5.6. Thans is de vraag aan de orde of [A] al dan niet zijn verplichtingen ex artikel 480 Rv heeft nageleefd.
Allereerst is van belang of [A] op 11 augustus 2008 - de dag dat hij de netto executieopbrengst aan (de advocaat van ) [C] uitkeerde - wist of redelijkerwijs kon weten van het beslag van SOZ. In het bevestigende geval moet worden geoordeeld dat [A] zijn verplichtingen heeft geschonden.
Bij derdenverklaring van 16 juli 2008 had de Vereniging verklaard dat er geen andere beslagleggers waren. Ook naar aanleiding van de brief van 1 augustus 2008 van het deurwaarderskantoor aan de Vereniging heeft de Vereniging geen melding gemaakt van andere beslagleggers, dit terwijl het deurwaarderskantoor daar blijkens de strekking van die brief wel op had gewezen. Toen de Vereniging op 7 augustus 2008 tot betaling aan het deurwaarderskantoor overging, zonder daarbij melding te maken van andere beslagen, mocht [A] er - mede gelet op het bepaalde in artikel 478 lid 3 Rv - dan ook op vertrouwen dat er geen andere schuldeisers als bedoeld in artikel 480 Rv waren. Onbetwist is dat het deurwaarderskantoor er pas op 14 augustus 2008 van op de hoogte is gesteld dat een andere schuldeiser beslag had gelegd, waarbij bovendien een onjuiste derde-beslagene is genoemd.
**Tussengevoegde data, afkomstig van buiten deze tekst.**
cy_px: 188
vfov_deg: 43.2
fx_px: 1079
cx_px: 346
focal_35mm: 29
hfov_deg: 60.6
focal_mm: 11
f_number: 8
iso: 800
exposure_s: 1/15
Dit leidt tot de conclusie dat [A] op 11 augustus 2008 niet wist en redelijkerwijs ook niet kon weten van het beslag van SOZ, zodat op grond daarvan niet kan worden gezegd dat [A] zijn verplichtingen niet heeft nageleefd.
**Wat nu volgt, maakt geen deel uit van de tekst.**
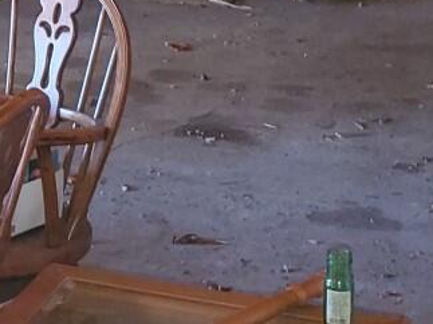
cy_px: -130
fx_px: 1450
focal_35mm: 116
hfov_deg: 16.4
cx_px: -66
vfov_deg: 12.3
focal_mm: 4.3
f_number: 2.4
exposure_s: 1/10
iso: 125
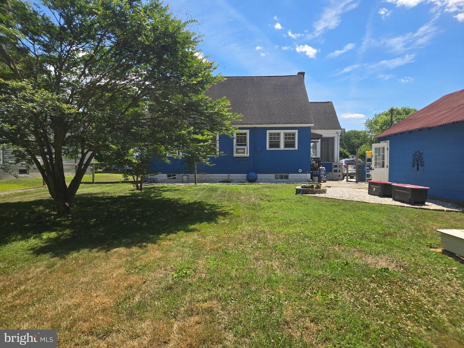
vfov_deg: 58.9
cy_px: 174
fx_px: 308
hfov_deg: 73.9
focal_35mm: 23
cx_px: 232
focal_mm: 5.4
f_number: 1.8
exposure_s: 1/1425
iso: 25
SOZ heeft nog gesteld dat niet van belang is of de deurwaarder op de hoogte is van het latere beslag. De deurwaarder is aansprakelijk indien hij de gelden doorbetaalt terwijl er op dat moment andere beslagen zijn gelegd of beperkt gerechtigden zijn. Aangezien dat in casu het geval was, is [A] aansprakelijk voor de door SOZ geleden schade, aldus SOZ.
Naar het oordeel van de rechtbank brengt een redelijke uitleg van artikel 480 lid 2 Rv mee dat geen sprake kan zijn van een dergelijke (risico-)aansprakelijkheid voor gerechtsdeurwaarders die de praktijk voor deurwaarders praktisch onwerkbaar zou maken. De deurwaarder zou dan immers steeds wanneer hij de netto-executieopbrengst uitkeert aan de hem bekende beslaglegger(s) het risico lopen aansprakelijk te worden gehouden door hem (buiten zijn schuld) onbekende mede-beslagleggers. Een dergelijke uitleg van artikel 480 lid 2 Rv kan niet worden aanvaard.
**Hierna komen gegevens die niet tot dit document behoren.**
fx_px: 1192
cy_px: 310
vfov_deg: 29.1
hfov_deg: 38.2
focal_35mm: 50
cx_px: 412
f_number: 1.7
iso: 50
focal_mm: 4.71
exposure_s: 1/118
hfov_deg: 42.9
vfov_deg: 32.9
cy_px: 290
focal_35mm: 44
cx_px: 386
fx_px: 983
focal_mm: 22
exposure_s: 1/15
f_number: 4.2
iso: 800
De conclusie is dat [A] zijn verplichtingen ex artikel 480 Rv heeft nageleefd en derhalve niet aansprakelijk is voor de door SOZ geleden schade. De vordering jegens [A] moet derhalve worden afgewezen.
De aansprakelijkheid van de Staat
5.7. Waar SOZ haar vordering op de Staat heeft gegrond op schending van artikel
480, 3e lid Rv brengt het bovenstaande mee dat ook de Staat niet aansprakelijk is en dat de vordering moet worden afgewezen.
De aansprakelijkheid van [C]
5.8. Voor zover SOZ haar vordering op [C] grondt op onrechtmatig handelen van [C] dient deze te stranden. Gesteld noch gebleken is dat [C] ten tijde van de doorbetaling van het bedrag aan hem, wist van het door SOZ gelegde beslag. Met [C] is de rechtbank van oordeel dat [C] mocht vertrouwen op een juiste afwikkeling van het beslag door [A]. Hij behoefde niet zelf na te gaan of er nog andere gerechtigden op de opbrengst waren.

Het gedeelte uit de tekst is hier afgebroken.